Below are entries. Copy exactly the lines running from the line that holds "BANCO ZAROSSI" to the line that holds "Merchants Bank Building - - - MONTREAL", with both ends included.

» **MATERIAL PROVIDED**:
*** Begin section ***

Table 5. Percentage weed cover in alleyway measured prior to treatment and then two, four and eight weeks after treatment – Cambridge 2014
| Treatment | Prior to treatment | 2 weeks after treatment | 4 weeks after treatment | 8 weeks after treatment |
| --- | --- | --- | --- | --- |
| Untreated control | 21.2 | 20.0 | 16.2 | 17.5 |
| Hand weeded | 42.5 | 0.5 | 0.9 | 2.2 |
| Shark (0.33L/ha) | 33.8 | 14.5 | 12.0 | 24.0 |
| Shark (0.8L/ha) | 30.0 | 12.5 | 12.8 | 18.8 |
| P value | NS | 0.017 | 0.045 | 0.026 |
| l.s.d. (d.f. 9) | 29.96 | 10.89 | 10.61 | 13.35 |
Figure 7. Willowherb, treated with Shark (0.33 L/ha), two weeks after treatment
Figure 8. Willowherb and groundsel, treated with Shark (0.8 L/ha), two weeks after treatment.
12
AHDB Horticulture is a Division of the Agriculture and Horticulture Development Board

*** End section ***
*** Begin section ***

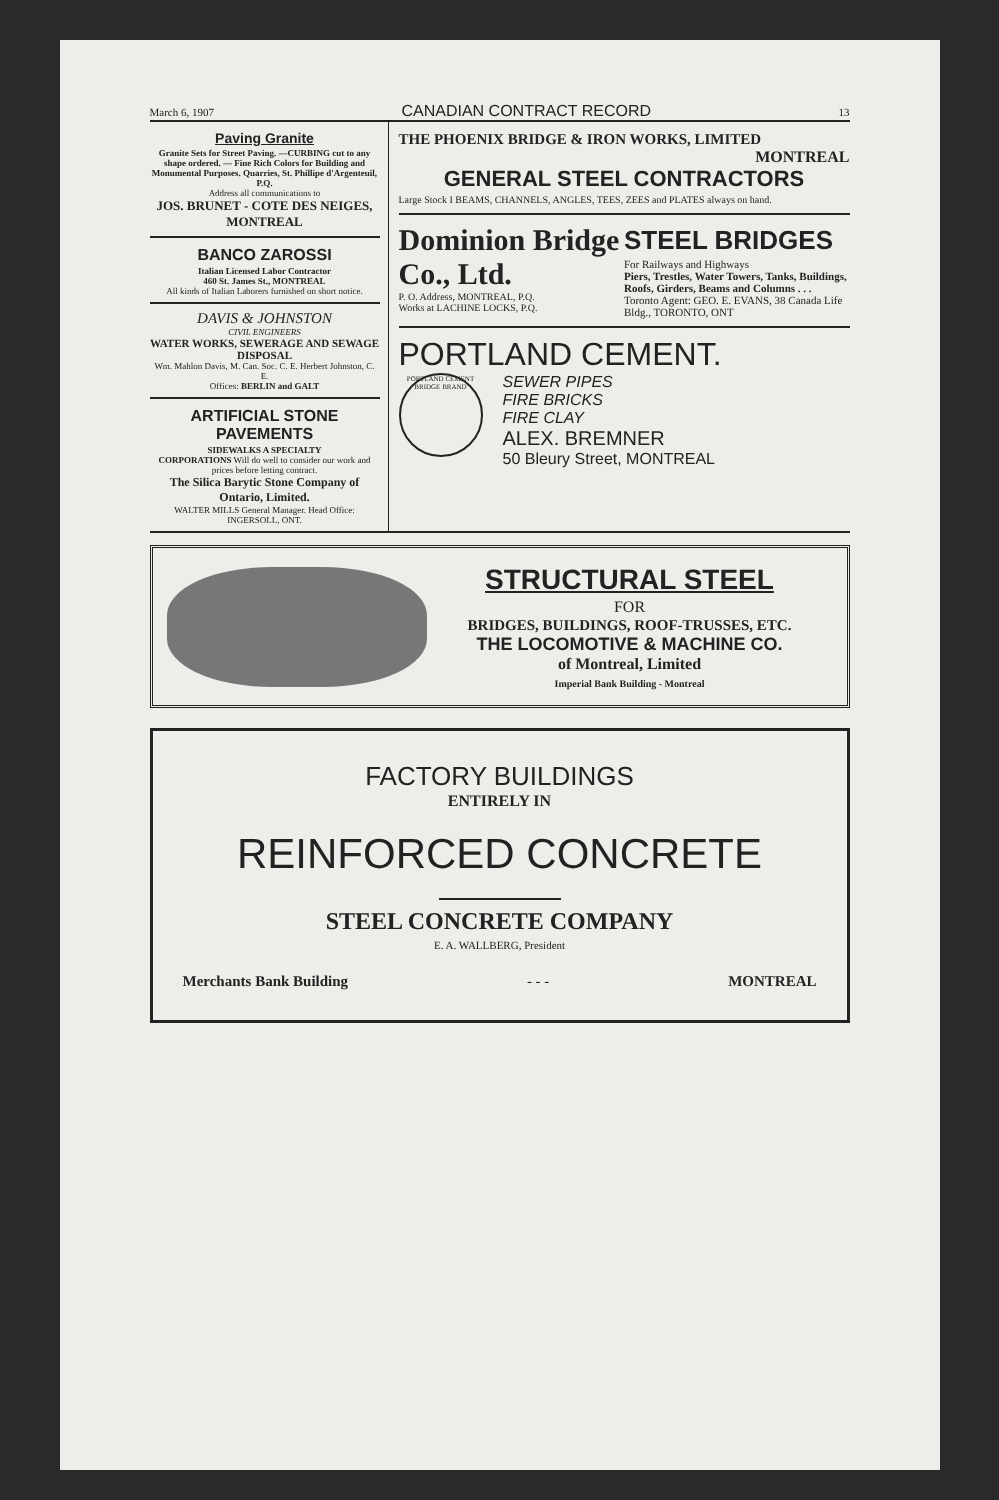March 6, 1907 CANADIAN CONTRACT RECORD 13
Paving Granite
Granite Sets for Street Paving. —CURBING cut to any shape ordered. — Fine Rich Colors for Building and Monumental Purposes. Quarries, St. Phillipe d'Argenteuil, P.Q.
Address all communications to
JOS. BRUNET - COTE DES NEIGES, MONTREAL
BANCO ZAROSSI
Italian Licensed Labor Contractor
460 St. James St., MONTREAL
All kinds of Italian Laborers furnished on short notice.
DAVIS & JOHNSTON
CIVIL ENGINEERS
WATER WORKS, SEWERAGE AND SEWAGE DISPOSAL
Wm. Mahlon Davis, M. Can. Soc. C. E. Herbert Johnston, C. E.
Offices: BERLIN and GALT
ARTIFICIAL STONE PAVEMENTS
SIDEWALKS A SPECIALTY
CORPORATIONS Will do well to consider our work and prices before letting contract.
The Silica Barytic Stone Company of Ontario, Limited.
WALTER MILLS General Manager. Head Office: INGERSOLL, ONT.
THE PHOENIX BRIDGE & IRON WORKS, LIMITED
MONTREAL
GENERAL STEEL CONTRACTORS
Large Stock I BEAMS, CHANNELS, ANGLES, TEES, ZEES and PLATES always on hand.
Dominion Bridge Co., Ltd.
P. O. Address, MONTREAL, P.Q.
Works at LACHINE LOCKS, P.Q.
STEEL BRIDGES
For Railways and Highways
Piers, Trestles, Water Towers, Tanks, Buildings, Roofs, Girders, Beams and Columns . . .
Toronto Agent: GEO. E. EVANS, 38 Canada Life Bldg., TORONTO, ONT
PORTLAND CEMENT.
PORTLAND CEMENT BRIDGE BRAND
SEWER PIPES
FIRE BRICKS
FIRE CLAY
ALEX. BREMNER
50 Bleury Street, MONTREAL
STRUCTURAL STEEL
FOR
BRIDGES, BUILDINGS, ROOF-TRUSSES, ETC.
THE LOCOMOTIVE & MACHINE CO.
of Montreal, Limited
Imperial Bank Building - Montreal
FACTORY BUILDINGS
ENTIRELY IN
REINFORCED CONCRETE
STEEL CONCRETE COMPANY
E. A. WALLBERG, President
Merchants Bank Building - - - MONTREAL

*** End section ***

» **THE COMPLETED TASK**:
BANCO ZAROSSI
Italian Licensed Labor Contractor
460 St. James St., MONTREAL
All kinds of Italian Laborers furnished on short notice.
DAVIS & JOHNSTON
CIVIL ENGINEERS
WATER WORKS, SEWERAGE AND SEWAGE DISPOSAL
Wm. Mahlon Davis, M. Can. Soc. C. E. Herbert Johnston, C. E.
Offices: BERLIN and GALT
ARTIFICIAL STONE PAVEMENTS
SIDEWALKS A SPECIALTY
CORPORATIONS Will do well to consider our work and prices before letting contract.
The Silica Barytic Stone Company of Ontario, Limited.
WALTER MILLS General Manager. Head Office: INGERSOLL, ONT.
THE PHOENIX BRIDGE & IRON WORKS, LIMITED
MONTREAL
GENERAL STEEL CONTRACTORS
Large Stock I BEAMS, CHANNELS, ANGLES, TEES, ZEES and PLATES always on hand.
Dominion Bridge Co., Ltd.
P. O. Address, MONTREAL, P.Q.
Works at LACHINE LOCKS, P.Q.
STEEL BRIDGES
For Railways and Highways
Piers, Trestles, Water Towers, Tanks, Buildings, Roofs, Girders, Beams and Columns . . .
Toronto Agent: GEO. E. EVANS, 38 Canada Life Bldg., TORONTO, ONT
PORTLAND CEMENT.
PORTLAND CEMENT BRIDGE BRAND
SEWER PIPES
FIRE BRICKS
FIRE CLAY
ALEX. BREMNER
50 Bleury Street, MONTREAL
STRUCTURAL STEEL
FOR
BRIDGES, BUILDINGS, ROOF-TRUSSES, ETC.
THE LOCOMOTIVE & MACHINE CO.
of Montreal, Limited
Imperial Bank Building - Montreal
FACTORY BUILDINGS
ENTIRELY IN
REINFORCED CONCRETE
STEEL CONCRETE COMPANY
E. A. WALLBERG, President
Merchants Bank Building - - - MONTREAL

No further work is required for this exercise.